SOUTH KOREAN conglomerate Samsung has re-opened detailed negotiations with Dutch Government receivers to take over bankrupt aerospace manufacturer Fokker Aircraft. The aim of the talks is to have a deal in place within two months, as time runs out for the Dutch manufacturer.

Samsung Aerospace and its accountants, Coopers and Lybrand, have dispatched a team of negotiators to the Netherlands, in a last-ditch effort to rescue Fokker. The move follows Dutch Government overtures to Samsung.

The talks are understood to focus on keeping the Fokker 70 and 100 twinjet production lines open and resurrecting plans to develop a new stretched derivative.

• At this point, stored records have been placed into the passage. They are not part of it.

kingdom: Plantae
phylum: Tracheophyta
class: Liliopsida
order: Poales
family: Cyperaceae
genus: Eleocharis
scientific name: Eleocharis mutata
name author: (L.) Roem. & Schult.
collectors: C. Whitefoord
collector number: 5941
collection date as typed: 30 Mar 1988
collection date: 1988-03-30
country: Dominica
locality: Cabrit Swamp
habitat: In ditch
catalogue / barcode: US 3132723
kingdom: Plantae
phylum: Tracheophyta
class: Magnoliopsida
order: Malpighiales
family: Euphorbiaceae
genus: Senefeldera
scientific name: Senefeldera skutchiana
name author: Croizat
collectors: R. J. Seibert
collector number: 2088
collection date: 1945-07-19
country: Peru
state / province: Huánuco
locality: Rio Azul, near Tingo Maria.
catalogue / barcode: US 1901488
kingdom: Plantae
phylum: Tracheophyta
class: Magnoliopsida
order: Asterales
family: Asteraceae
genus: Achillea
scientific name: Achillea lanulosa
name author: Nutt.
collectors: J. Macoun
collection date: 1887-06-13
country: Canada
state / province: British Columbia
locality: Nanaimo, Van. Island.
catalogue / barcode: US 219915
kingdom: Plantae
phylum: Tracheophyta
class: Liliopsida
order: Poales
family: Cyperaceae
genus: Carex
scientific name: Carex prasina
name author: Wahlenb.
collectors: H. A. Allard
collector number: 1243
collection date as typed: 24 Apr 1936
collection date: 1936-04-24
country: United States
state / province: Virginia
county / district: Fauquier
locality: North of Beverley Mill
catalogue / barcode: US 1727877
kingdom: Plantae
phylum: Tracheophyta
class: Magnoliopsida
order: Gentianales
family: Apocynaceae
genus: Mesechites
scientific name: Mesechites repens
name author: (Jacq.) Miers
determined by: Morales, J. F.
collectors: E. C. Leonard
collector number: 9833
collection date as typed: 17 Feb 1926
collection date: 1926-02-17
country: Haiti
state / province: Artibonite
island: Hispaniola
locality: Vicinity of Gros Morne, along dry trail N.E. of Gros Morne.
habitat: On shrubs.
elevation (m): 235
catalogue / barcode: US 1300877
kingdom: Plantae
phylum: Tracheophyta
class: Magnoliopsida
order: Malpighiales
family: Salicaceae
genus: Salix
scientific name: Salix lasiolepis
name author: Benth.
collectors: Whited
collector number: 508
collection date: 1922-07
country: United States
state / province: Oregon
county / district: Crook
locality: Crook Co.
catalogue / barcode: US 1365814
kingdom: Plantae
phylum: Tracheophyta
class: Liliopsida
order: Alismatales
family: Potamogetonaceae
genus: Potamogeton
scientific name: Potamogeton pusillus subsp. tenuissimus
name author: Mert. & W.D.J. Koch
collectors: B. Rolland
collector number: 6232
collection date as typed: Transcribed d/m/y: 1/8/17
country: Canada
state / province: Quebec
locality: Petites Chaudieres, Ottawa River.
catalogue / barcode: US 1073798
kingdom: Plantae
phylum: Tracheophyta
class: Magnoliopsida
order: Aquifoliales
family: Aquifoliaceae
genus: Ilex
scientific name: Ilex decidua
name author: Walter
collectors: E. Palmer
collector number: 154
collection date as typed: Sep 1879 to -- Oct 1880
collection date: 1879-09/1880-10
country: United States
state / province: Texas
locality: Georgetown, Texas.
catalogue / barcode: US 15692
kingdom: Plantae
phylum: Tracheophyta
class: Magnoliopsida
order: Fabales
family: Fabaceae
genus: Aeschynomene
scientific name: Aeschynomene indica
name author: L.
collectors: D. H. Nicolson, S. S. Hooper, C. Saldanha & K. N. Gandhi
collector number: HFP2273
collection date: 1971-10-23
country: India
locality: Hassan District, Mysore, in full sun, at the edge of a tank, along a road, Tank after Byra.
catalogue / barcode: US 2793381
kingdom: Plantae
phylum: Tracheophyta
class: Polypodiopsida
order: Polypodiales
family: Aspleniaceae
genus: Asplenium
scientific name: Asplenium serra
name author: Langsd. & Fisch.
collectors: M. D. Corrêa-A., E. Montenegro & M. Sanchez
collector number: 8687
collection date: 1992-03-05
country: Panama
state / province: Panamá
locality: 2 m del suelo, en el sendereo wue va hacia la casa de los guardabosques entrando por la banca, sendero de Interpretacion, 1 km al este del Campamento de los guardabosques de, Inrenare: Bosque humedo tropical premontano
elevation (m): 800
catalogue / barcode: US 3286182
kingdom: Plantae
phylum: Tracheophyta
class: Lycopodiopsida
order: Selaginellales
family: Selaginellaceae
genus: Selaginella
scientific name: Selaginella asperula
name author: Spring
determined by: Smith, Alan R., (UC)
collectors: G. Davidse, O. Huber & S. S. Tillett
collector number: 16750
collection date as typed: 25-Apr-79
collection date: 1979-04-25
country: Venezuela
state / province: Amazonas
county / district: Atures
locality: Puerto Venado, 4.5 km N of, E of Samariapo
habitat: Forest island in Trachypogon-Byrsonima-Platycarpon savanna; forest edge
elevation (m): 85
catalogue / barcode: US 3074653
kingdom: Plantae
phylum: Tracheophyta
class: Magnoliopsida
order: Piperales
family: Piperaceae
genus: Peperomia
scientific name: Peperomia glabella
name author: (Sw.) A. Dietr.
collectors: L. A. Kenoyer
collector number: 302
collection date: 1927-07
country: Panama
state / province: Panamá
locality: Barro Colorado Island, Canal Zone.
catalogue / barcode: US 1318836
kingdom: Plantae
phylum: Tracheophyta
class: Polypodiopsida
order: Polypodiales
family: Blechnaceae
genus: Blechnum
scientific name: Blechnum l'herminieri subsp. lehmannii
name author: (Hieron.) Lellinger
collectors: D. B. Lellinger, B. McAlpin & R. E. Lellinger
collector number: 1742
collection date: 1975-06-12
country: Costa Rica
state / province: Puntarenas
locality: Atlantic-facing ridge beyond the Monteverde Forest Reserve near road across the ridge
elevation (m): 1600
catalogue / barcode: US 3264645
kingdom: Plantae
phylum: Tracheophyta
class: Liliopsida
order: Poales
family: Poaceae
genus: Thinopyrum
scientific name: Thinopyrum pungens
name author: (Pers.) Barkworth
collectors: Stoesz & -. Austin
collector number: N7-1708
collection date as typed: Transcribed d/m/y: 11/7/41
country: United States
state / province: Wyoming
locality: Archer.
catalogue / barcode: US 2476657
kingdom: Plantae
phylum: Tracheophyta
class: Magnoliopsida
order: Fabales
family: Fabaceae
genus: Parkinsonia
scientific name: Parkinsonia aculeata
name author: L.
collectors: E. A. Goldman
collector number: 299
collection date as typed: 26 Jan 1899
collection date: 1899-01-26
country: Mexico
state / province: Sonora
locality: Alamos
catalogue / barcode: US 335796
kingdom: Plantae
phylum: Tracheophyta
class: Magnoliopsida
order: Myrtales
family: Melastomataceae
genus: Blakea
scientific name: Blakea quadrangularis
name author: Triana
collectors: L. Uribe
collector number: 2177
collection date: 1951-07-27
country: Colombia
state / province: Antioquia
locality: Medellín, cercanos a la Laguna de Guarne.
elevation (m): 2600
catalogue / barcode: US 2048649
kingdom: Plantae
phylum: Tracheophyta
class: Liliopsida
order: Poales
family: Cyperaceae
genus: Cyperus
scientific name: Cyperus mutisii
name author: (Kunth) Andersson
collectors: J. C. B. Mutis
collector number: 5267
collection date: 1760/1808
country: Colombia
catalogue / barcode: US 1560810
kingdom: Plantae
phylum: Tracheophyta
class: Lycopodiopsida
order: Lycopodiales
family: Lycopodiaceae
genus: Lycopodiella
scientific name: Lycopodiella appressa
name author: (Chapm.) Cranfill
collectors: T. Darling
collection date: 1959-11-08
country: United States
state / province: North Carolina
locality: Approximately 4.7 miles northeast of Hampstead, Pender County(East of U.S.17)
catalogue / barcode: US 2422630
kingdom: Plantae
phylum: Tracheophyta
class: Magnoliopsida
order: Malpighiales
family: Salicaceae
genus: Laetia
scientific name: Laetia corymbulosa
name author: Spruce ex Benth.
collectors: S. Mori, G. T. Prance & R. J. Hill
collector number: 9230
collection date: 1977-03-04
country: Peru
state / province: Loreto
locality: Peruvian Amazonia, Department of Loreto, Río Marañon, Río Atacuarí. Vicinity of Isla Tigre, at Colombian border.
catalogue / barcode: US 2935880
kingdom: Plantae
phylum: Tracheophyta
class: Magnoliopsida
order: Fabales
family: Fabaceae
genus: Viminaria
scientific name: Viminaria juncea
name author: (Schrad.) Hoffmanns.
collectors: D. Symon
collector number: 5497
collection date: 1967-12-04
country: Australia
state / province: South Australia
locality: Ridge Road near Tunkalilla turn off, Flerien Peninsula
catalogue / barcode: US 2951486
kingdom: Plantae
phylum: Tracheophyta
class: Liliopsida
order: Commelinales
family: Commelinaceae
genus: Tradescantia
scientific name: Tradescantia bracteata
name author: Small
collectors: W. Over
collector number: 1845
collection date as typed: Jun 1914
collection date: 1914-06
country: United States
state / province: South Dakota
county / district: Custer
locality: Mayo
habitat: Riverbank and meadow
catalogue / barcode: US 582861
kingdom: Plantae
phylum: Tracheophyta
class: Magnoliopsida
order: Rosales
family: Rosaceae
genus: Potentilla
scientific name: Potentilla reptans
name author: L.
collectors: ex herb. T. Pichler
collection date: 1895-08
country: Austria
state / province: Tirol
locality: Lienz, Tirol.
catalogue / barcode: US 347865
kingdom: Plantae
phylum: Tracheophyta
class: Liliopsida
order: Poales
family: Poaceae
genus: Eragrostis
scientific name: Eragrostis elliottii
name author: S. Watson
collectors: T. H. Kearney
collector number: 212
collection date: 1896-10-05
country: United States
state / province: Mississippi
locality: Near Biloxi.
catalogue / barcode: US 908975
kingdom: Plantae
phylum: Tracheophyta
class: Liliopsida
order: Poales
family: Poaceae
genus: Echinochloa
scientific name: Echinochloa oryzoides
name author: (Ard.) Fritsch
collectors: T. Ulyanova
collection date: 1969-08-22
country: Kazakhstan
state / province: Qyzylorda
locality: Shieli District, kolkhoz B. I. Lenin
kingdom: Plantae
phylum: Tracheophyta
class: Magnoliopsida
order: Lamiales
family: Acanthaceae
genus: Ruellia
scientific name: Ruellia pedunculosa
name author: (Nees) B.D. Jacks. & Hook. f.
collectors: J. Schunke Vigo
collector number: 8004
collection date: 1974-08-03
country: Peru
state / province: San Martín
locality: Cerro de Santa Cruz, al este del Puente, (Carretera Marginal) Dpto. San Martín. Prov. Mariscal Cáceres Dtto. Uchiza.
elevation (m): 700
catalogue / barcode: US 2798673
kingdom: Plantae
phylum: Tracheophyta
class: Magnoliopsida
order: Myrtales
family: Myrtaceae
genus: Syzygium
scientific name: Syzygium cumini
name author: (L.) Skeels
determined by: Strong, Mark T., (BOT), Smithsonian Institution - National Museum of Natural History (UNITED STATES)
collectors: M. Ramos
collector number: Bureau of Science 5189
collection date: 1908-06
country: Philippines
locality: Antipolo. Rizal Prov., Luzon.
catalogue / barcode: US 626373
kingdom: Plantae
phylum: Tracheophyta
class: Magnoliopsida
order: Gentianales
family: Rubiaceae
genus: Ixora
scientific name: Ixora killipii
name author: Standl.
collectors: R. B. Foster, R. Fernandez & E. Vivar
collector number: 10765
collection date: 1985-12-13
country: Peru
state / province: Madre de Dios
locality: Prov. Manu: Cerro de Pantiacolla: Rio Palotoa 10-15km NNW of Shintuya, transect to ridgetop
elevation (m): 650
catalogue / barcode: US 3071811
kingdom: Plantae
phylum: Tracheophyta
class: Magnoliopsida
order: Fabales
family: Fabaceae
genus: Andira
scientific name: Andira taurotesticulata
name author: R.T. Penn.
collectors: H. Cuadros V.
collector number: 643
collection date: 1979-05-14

Samsung's more immediate plans would involve maintaining production of the Fokker 100 and smaller 70 in the Netherlands. Its long-term goal is to complete development of the proposed Fokker 130 and manufacture the new version in South Korea.

"Without any follow-on project, taking over the Fokker 70/100 line has no meaning," says one local source. The new programme would involve other South Korean aerospace manufacturers, in addition to a "nominal" Dutch Government participation.

Samsung is looking to incorporate new technology into the stretched aircraft, with a new wing possible and a new engine likely to re- place the Rolls-Royce Tay. Fokker is estimated to have completed 10-15% of the 130's initial development, while a new Rockwell- Collins avionics suite is complete.

It is unclear, however, whether an agreement can be reached in time to save Fokker. The last batch of aircraft is nearing completion and the company's skeleton workforce, is set to be reduced, further after September. Major suppliers, such as wing manufacturer Shorts are also preparing to halt any further shipments.

Fokker's remaining design engineering team is understood to number as few as 60, raising questions over whether there would be sufficient expertise available to complete the 130's development.

Samsung's renewed interest in Fokker follows the collapse in talks with Aviation Industries of China (AVIC) on taking a stake in the development of the 90- to 140-seat AE-100. Talks broke down after AVIC refused to meet South Korean demands for a 20% minimum stake and share of final assembly.

While a compromise agreement with AVIC brokered by partner Singapore Technologies has still not being ruled out by some members of the Korean Commercial-Aircraft Development consortium (KCDC), others believe that the deal is dead.

KCDC recently also held separate talks with Aero International (Regional) (AI(R) and Saab Aircraft on possible collaboration to develop a new 70-seat regional jet.

In late July AI(R) briefed South Korean aerospace manufacturers on its proposed 70-seat programme. The European consortium is prepared to offer South Korea a stake of up to 40% in the project, "-but they made it clear that the aircraft would be built in Toulouse", says a KCDC executive. The South Korean Government has provided state financial assistance for KCDC in the past, conditional on an aircraft being produced in South Korea.